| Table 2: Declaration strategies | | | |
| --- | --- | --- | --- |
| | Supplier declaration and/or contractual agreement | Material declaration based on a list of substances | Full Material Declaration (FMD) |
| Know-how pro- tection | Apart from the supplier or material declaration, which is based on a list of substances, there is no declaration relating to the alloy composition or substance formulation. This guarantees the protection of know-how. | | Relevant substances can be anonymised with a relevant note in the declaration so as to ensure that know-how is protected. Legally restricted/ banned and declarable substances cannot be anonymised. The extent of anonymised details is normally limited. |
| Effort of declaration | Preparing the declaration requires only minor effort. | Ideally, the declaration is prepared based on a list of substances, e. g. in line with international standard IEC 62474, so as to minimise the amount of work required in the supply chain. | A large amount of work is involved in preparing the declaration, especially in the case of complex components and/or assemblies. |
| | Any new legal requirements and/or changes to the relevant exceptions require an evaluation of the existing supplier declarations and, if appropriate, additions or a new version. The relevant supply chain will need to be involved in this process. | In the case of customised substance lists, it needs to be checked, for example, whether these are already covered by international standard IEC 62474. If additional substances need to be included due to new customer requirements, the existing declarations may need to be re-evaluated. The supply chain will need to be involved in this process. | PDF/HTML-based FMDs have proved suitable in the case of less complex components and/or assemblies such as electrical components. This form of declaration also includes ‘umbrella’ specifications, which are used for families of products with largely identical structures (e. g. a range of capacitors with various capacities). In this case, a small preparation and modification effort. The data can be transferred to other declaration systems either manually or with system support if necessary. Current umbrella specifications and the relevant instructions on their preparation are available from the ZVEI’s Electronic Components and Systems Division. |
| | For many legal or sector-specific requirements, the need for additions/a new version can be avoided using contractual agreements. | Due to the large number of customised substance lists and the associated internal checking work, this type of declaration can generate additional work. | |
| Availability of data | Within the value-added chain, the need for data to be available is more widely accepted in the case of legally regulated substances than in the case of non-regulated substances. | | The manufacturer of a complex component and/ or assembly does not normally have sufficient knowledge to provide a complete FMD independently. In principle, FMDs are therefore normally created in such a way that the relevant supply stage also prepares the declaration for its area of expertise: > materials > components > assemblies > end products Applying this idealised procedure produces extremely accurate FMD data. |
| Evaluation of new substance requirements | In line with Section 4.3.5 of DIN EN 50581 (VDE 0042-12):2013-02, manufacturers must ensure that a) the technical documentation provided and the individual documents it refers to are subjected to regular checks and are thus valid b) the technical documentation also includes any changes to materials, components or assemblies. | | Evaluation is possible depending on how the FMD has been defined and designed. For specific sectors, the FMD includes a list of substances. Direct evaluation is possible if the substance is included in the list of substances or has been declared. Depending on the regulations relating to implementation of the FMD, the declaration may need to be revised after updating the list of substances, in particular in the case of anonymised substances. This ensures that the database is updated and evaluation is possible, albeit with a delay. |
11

########

Problem details: The output should be the entire listing, exactly as it is.

Answer area:
| Table 2: Declaration strategies | | | |
| --- | --- | --- | --- |
| | Supplier declaration and/or contractual agreement | Material declaration based on a list of substances | Full Material Declaration (FMD) |
| Know-how pro- tection | Apart from the supplier or material declaration, which is based on a list of substances, there is no declaration relating to the alloy composition or substance formulation. This guarantees the protection of know-how. | | Relevant substances can be anonymised with a relevant note in the declaration so as to ensure that know-how is protected. Legally restricted/ banned and declarable substances cannot be anonymised. The extent of anonymised details is normally limited. |
| Effort of declaration | Preparing the declaration requires only minor effort. | Ideally, the declaration is prepared based on a list of substances, e. g. in line with international standard IEC 62474, so as to minimise the amount of work required in the supply chain. | A large amount of work is involved in preparing the declaration, especially in the case of complex components and/or assemblies. |
| | Any new legal requirements and/or changes to the relevant exceptions require an evaluation of the existing supplier declarations and, if appropriate, additions or a new version. The relevant supply chain will need to be involved in this process. | In the case of customised substance lists, it needs to be checked, for example, whether these are already covered by international standard IEC 62474. If additional substances need to be included due to new customer requirements, the existing declarations may need to be re-evaluated. The supply chain will need to be involved in this process. | PDF/HTML-based FMDs have proved suitable in the case of less complex components and/or assemblies such as electrical components. This form of declaration also includes ‘umbrella’ specifications, which are used for families of products with largely identical structures (e. g. a range of capacitors with various capacities). In this case, a small preparation and modification effort. The data can be transferred to other declaration systems either manually or with system support if necessary. Current umbrella specifications and the relevant instructions on their preparation are available from the ZVEI’s Electronic Components and Systems Division. |
| | For many legal or sector-specific requirements, the need for additions/a new version can be avoided using contractual agreements. | Due to the large number of customised substance lists and the associated internal checking work, this type of declaration can generate additional work. | |
| Availability of data | Within the value-added chain, the need for data to be available is more widely accepted in the case of legally regulated substances than in the case of non-regulated substances. | | The manufacturer of a complex component and/ or assembly does not normally have sufficient knowledge to provide a complete FMD independently. In principle, FMDs are therefore normally created in such a way that the relevant supply stage also prepares the declaration for its area of expertise: > materials > components > assemblies > end products Applying this idealised procedure produces extremely accurate FMD data. |
| Evaluation of new substance requirements | In line with Section 4.3.5 of DIN EN 50581 (VDE 0042-12):2013-02, manufacturers must ensure that a) the technical documentation provided and the individual documents it refers to are subjected to regular checks and are thus valid b) the technical documentation also includes any changes to materials, components or assemblies. | | Evaluation is possible depending on how the FMD has been defined and designed. For specific sectors, the FMD includes a list of substances. Direct evaluation is possible if the substance is included in the list of substances or has been declared. Depending on the regulations relating to implementation of the FMD, the declaration may need to be revised after updating the list of substances, in particular in the case of anonymised substances. This ensures that the database is updated and evaluation is possible, albeit with a delay. |
11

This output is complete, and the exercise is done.